Я поднялся. Полез на телегу, фляги загромыхали. Земля шатнулась. Но теперь мне было все равно. Я знал, что лежу на телеге и меня везут куда-то.
— Ленька! — крикнула старушка. — Не ходи далеко. Сейчас дядька в мешок запхат. На что кинул цацу?!
Я проснулся от того: меня расталкивал рыжий Никифор.
— Ну вставай, что ли. Приехали.
Я улыбнулся Никифору. Хотел, чтоб он меня простил. И не трогал. Оставил до утра в телеге. А утром я куплю лодку и погоню ее до моста.
Все же я поднялся. На крыльце подергал за кольцо. И как вошел на мост, по стенке стал щупать дверь. Низко наклонившись, толкнул дверь в избу.
— Здравствуйте! — сказал я, никого еще не видя.
Из темноты моей болезни ко мне выдвинулась печь. С печи прыгнула кошка. Она сбросила на пол рукавицу и подошла, изгибая спину, безмолвно и красиво стала тереться о мой сапог.
— Вот человек с Озерок, — глухо проговорил вошедший следом за мной Никифор. — Лодку бы ему. У тебя, кажись, есть одна.

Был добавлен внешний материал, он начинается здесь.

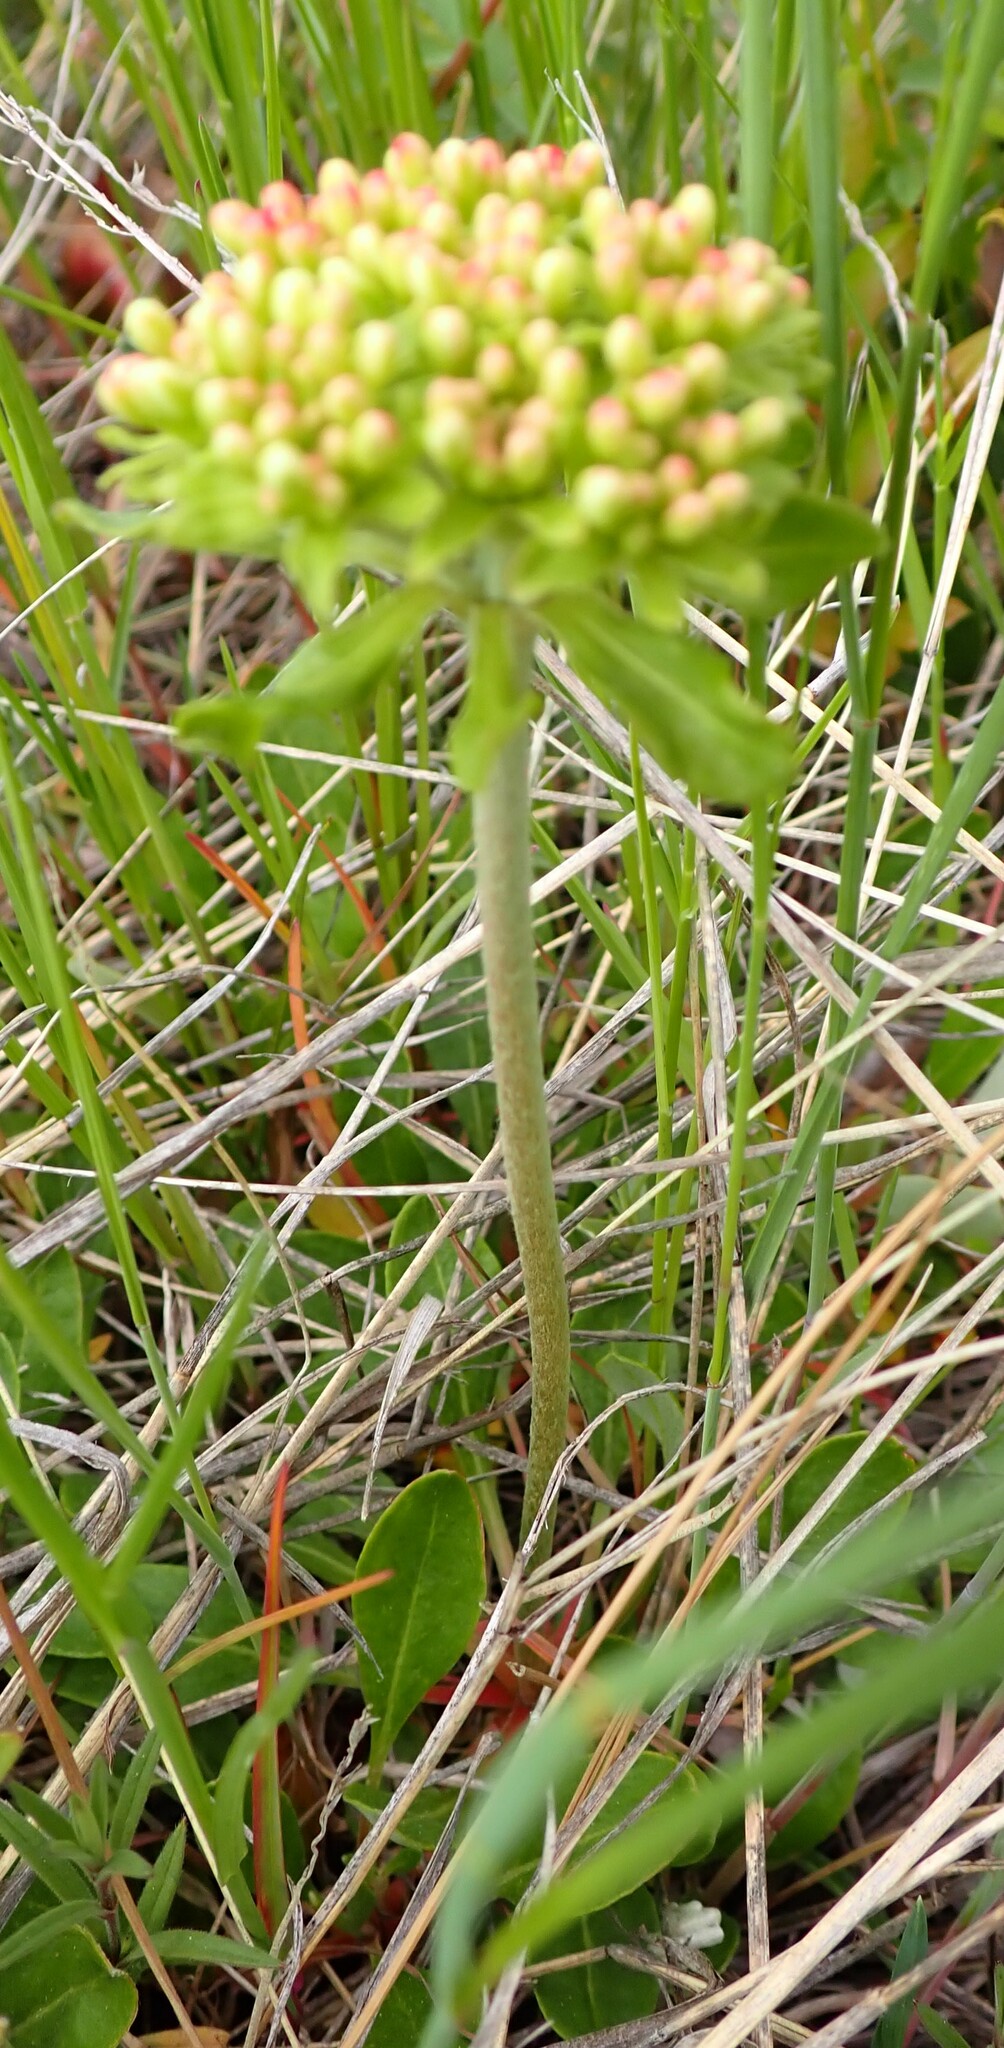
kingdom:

— Мне бы поспать, — прошептал я. — Я болен. Устал. Я немножко посплю и тогда погоню лодку. А деньги есть: сорок рублей, даже сорок пять — на лодку. И двадцать пять — чтоб вернуться домой. Деньги в рюкзаке, там и документы. Сейчас я схожу за ними. Мне бы поспать, а?
С кровати, что стояла напротив печки, поднялся старик с детским белым лицом и белой бородой.